A new act, which does not discriminate against health-care professionals who choose not to perform an abortion, received praise from an official of the United States Conference of Catholic Bishops.
This legislation responds to the co-ordinated effort to force health-care providers – hospitals, insurance providers, and outpatient clinics – to provide, pay for, and make referrals for abortion.
"Forced abortion participation has no place in a country that respects the right of conscience for all," said Cathy Cleaver Ruse, Esq., the director of planning and Information for the USCCB Secretariat for Pro-Life Activities. "Congress has another opportunity to protect health-care providers who do not want to participate in abortions.”
On Dec. 8, Congressman Mike Bilirakis (R-FL) re-introduced the bipartisan Abortion Non-Discrimination Act (ANDA) in the House of Representatives, H.R. 3664. The bill had previously passed the House in 2002. Senate bill S. 1397, introduced by Senator Judd Gregg (R-NH), also enjoys bipartisan sponsorship. This legislation would prohibit governmental discrimination against health-care providers, who decline to be involved in abortion.
Current federal law already protects "health-care entities" from having to perform or provide for abortions, but it has been interpreted to protect only individual physicians and training programs, leaving hospitals, health plans, nurses, and other health-care participants without protection.

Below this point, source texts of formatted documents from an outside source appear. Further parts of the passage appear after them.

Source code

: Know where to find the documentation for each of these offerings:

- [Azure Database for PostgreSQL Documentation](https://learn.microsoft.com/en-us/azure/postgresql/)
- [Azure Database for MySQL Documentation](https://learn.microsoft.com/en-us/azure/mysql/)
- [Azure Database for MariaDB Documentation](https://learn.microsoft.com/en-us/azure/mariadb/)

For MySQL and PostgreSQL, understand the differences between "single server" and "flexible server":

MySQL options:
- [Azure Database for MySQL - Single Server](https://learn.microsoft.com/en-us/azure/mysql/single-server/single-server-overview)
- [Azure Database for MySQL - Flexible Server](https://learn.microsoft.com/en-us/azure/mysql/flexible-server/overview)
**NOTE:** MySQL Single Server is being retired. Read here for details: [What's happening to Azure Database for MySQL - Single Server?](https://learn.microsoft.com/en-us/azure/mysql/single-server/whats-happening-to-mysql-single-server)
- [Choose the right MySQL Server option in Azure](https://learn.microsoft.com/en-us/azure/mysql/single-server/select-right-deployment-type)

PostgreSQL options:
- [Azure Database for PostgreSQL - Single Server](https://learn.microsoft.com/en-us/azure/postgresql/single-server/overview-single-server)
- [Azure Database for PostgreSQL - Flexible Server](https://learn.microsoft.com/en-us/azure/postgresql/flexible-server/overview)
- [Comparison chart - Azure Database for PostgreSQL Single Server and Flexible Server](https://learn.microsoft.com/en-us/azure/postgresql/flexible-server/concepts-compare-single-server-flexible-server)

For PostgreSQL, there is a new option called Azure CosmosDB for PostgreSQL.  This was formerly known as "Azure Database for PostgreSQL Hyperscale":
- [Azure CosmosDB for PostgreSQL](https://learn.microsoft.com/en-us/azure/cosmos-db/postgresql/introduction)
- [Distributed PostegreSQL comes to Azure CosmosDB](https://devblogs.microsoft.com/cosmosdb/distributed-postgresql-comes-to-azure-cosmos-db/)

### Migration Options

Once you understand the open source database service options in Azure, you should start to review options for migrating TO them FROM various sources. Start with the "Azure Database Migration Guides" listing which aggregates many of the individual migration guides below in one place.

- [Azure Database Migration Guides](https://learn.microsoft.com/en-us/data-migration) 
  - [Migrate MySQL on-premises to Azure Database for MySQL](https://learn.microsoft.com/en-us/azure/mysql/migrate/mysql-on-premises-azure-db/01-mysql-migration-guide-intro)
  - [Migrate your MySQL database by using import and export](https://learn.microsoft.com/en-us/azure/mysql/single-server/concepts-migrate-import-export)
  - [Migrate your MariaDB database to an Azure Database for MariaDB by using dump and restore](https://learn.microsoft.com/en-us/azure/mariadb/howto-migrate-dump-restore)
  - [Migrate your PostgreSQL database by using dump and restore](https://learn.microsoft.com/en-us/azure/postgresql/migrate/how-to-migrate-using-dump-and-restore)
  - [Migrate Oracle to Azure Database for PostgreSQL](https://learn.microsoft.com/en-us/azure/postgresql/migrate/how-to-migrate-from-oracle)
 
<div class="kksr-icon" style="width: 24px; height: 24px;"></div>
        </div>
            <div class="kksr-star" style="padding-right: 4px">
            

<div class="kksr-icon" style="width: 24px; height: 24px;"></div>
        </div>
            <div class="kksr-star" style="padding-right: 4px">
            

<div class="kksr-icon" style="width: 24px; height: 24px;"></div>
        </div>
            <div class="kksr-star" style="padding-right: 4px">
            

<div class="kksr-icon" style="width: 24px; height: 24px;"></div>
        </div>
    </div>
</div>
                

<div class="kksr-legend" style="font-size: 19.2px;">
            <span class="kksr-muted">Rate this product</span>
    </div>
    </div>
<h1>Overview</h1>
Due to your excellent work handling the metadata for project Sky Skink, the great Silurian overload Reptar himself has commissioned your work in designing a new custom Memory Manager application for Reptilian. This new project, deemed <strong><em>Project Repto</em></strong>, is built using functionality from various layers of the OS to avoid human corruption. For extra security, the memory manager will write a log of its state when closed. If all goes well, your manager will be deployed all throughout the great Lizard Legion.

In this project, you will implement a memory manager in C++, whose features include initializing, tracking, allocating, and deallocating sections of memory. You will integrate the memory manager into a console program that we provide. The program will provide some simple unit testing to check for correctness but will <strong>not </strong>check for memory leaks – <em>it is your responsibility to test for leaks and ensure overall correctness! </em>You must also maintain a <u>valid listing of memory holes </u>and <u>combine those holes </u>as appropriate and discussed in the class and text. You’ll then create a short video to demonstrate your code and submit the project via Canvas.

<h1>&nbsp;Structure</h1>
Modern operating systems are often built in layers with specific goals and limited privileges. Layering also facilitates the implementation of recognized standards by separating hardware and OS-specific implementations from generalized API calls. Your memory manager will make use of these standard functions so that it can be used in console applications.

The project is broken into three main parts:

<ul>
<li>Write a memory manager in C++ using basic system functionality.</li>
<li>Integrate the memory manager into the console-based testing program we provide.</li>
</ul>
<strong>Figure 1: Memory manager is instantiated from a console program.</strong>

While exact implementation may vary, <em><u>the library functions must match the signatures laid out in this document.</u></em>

"ANDA simply clarifies what should be obvious," Ruse stated. "Legal protection for 'health-care entities' includes the full range of participants who provide health care. No one who provides health care should be forced to participate in abortion.
"The irony here cannot be ignored: The same abortion advocates, who promote a 'right to choose', deny the right of health-care providers to choose not to perform abortion," Ruse noted. "They tell us: ‘If you don't like abortion, don't have one.' Pro-life health providers must be able to say: 'We don't like abortion, so don't force us to perform them.'
"We urge Congress to act swiftly in the New Year to pass this common-sense protection for the rights of conscience," she said.